- [Work request] Exclude the pictures, then copy word for word the lines running from the beginning of the records through the line with "Sortie du dimanche 24 mai 2026".

- [Input for this task]
=== Begin Enclosure ===
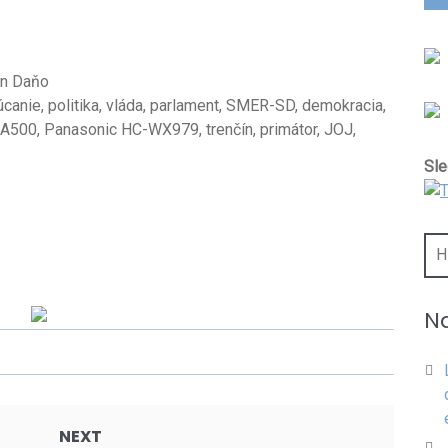
in Daňo
úcanie, politika, vláda, parlament, SMER-SD, demokracia,
X-A500, Panasonic HC-WX979, trenčín, primátor, JOJ,
Sle
Hľa
Na
NEXT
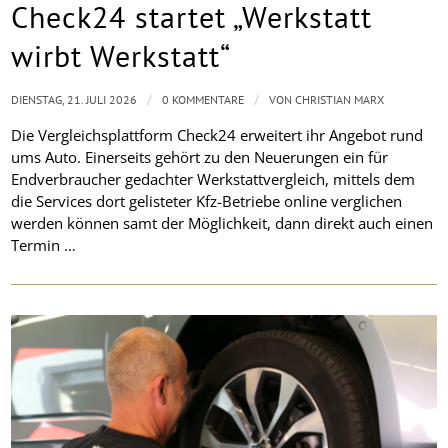
Check24 startet „Werkstatt
wirbt Werkstatt“
/
/
DIENSTAG, 21. JULI 2026
0 KOMMENTARE
VON
CHRISTIAN MARX
Die Vergleichsplattform Check24 erweitert ihr Angebot rund
ums Auto. Einerseits gehört zu den Neuerungen ein für
Endverbraucher gedachter Werkstattvergleich, mittels dem
die Services dort gelisteter Kfz-Betriebe online verglichen
werden können samt der Möglichkeit, dann direkt auch einen
Termin …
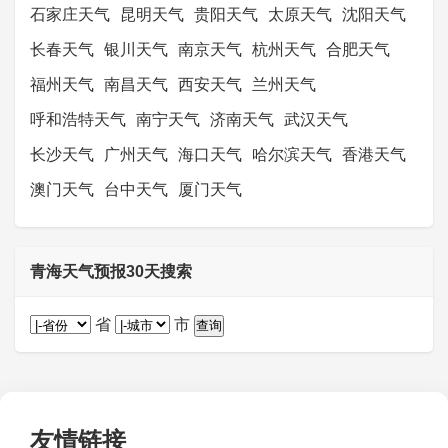
石家庄天气
昆明天气
贵阳天气
太原天气
沈阳天气
长春天气
银川天气
南京天气
杭州天气
合肥天气
福州天气
南昌天气
西安天气
兰州天气
呼和浩特天气
南宁天气
济南天气
武汉天气
长沙天气
广州天气
海口天气
哈尔滨天气
香港天气
澳门天气
台中天气
厦门天气
青海天气预报30天搜索
省
市
友情链接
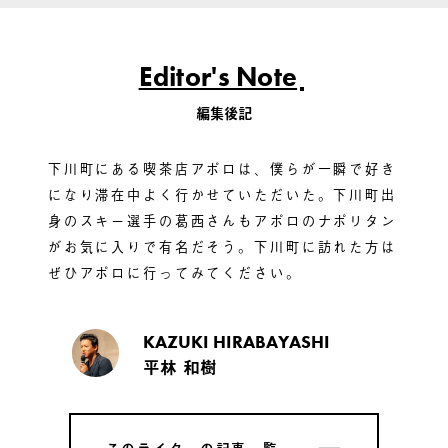
Editor's Note
編集後記
下川町にある喫茶店アポロは、僕らが一瞬で好き
になり滞在中よく行かせていただいた。下川町出
身のスキー選手の葛西さんもアポロのナポリタン
がお気に入りで有名だそう。下川町に訪れた方は
ぜひアポロに行ってみてください。
KAZUKI HIRABAYASHI
平林 和樹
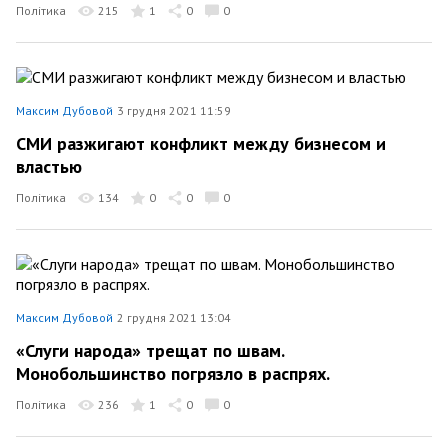
Політика
215
1
0
0
Максим Дубовой
3 грудня 2021 11:59
СМИ разжигают конфликт между бизнесом и
властью
Політика
134
0
0
0
Максим Дубовой
2 грудня 2021 13:04
«Слуги народа» трещат по швам.
Монобольшинство погрязло в распрях.
Політика
236
1
0
0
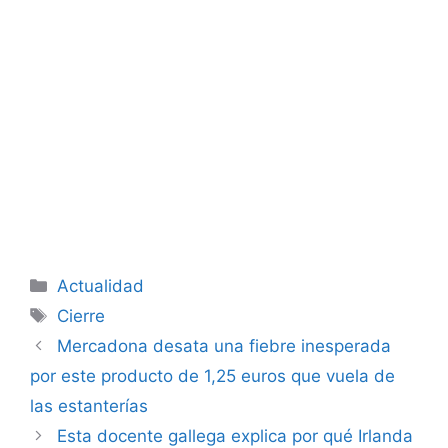
Categorías
Actualidad
Etiquetas
Cierre
Mercadona desata una fiebre inesperada
por este producto de 1,25 euros que vuela de
las estanterías
Esta docente gallega explica por qué Irlanda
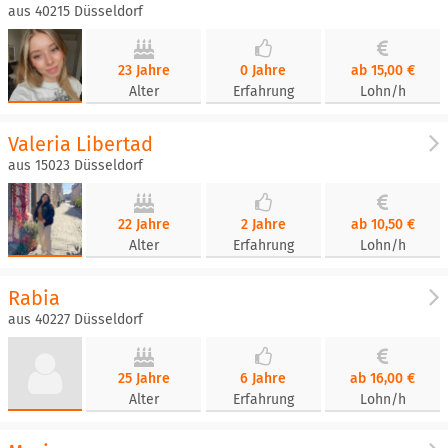
aus 40215 Düsseldorf
23 Jahre
0 Jahre
ab 15,00 €
Alter
Erfahrung
Lohn/h
Valeria Libertad
aus 15023 Düsseldorf
22 Jahre
2 Jahre
ab 10,50 €
Alter
Erfahrung
Lohn/h
Rabia
aus 40227 Düsseldorf
25 Jahre
6 Jahre
ab 16,00 €
Alter
Erfahrung
Lohn/h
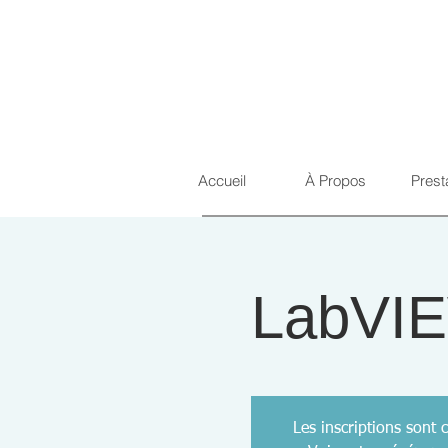
Accueil
À Propos
Prest
LabVIE
Les inscriptions sont c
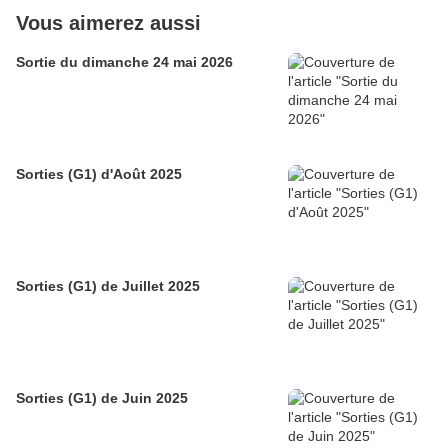
Vous aimerez aussi
Sortie du dimanche 24 mai 2026
Sorties (G1) d'Août 2025
Sorties (G1) de Juillet 2025
Sorties (G1) de Juin 2025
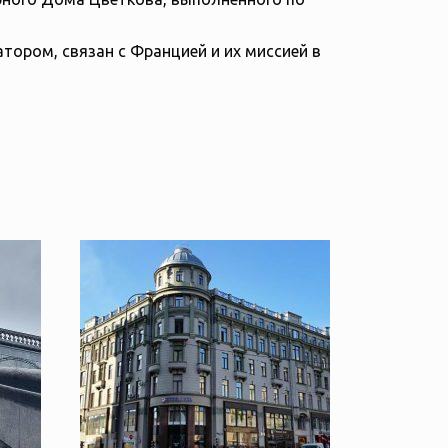
ором, связан с Францией и их миссией в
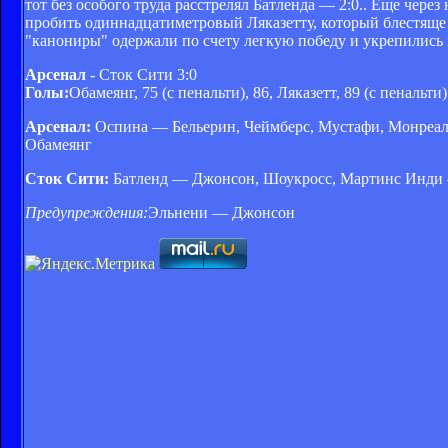
тот без особого труда расстрелял Батленда — 2:0.. Еще чере
пробить одиннадцатиметровый Ляказетту, который блестяще с
"канониры" одержали по счету легкую победу и укрепились 
Арсенал
- Сток Сити 3:0
Голы:
Обамеянг, 75 (с пенальти), 86, Ляказетт, 89 (с пенальти)
Арсенал:
Оспина — Бельерин, Чеймберс, Мустафи, Монреаль 
Обамеянг
Сток Сити:
Батленд — Джонсон, Шоукросс, Мартинс Инди — 
Предупреждения:
Эльнени — Джонсон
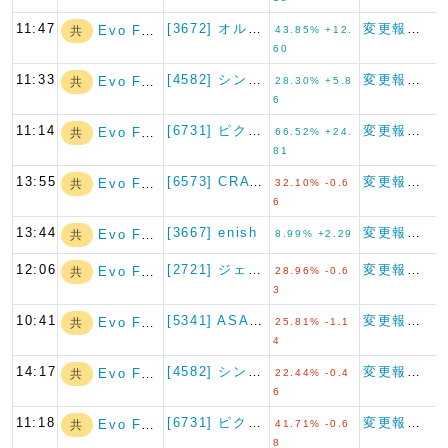
11:47
[3672] オルトプラス
変更報告書
Evo Fund
共
43.85% +12.
60
11:33
[4582] シンバイオ製薬
変更報告書
Evo Fund
共
28.30% +5.8
6
11:14
[6731] ピクセラ
変更報告書
Evo Fund
共
66.52% +24.
81
13:55
[6573] CRAVIA
変更報告書
Evo Fund
共
32.10% -0.6
6
13:44
[3667] enish
変更報告書
Evo Fund
共
8.99% +2.29
12:06
[2721] ジェイホールディ…
変更報告書
Evo Fund
共
28.96% -0.6
3
10:41
[5341] ASAHI EI…
変更報告書
Evo Fund
共
25.81% -1.1
4
14:17
[4582] シンバイオ製薬
変更報告書
Evo Fund
共
22.44% -0.4
6
11:18
[6731] ピクセラ
変更報告書
Evo Fund
共
41.71% -0.6
8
=== End Enclosure ===
- [Response to this task]
in Daňo
úcanie, politika, vláda, parlament, SMER-SD, demokracia,
X-A500, Panasonic HC-WX979, trenčín, primátor, JOJ,
Sle
Hľa
Na
NEXT
Check24 startet „Werkstatt
wirbt Werkstatt“
/
/
DIENSTAG, 21. JULI 2026
0 KOMMENTARE
VON
CHRISTIAN MARX
Die Vergleichsplattform Check24 erweitert ihr Angebot rund
ums Auto. Einerseits gehört zu den Neuerungen ein für
Endverbraucher gedachter Werkstattvergleich, mittels dem
die Services dort gelisteter Kfz-Betriebe online verglichen
werden können samt der Möglichkeit, dann direkt auch einen
Termin …
石家庄天气
昆明天气
贵阳天气
太原天气
沈阳天气
长春天气
银川天气
南京天气
杭州天气
合肥天气
福州天气
南昌天气
西安天气
兰州天气
呼和浩特天气
南宁天气
济南天气
武汉天气
长沙天气
广州天气
海口天气
哈尔滨天气
香港天气
澳门天气
台中天气
厦门天气
青海天气预报30天搜索
省
市
友情链接
Editor's Note
編集後記
下川町にある喫茶店アポロは、僕らが一瞬で好き
になり滞在中よく行かせていただいた。下川町出
身のスキー選手の葛西さんもアポロのナポリタン
がお気に入りで有名だそう。下川町に訪れた方は
ぜひアポロに行ってみてください。
KAZUKI HIRABAYASHI
平林 和樹
Політика
215
1
0
0
Максим Дубовой
3 грудня 2021 11:59
СМИ разжигают конфликт между бизнесом и
властью
Політика
134
0
0
0
Максим Дубовой
2 грудня 2021 13:04
«Слуги народа» трещат по швам.
Монобольшинство погрязло в распрях.
Політика
236
1
0
0
Categorías
Actualidad
Etiquetas
Cierre
Mercadona desata una fiebre inesperada
por este producto de 1,25 euros que vuela de
las estanterías
Esta docente gallega explica por qué Irlanda
aus 40215 Düsseldorf
23 Jahre
0 Jahre
ab 15,00 €
Alter
Erfahrung
Lohn/h
Valeria Libertad
aus 15023 Düsseldorf
22 Jahre
2 Jahre
ab 10,50 €
Alter
Erfahrung
Lohn/h
Rabia
aus 40227 Düsseldorf
25 Jahre
6 Jahre
ab 16,00 €
Alter
Erfahrung
Lohn/h
Accueil
À Propos
Prest
LabVIE
Les inscriptions sont c
Vous aimerez aussi
Sortie du dimanche 24 mai 2026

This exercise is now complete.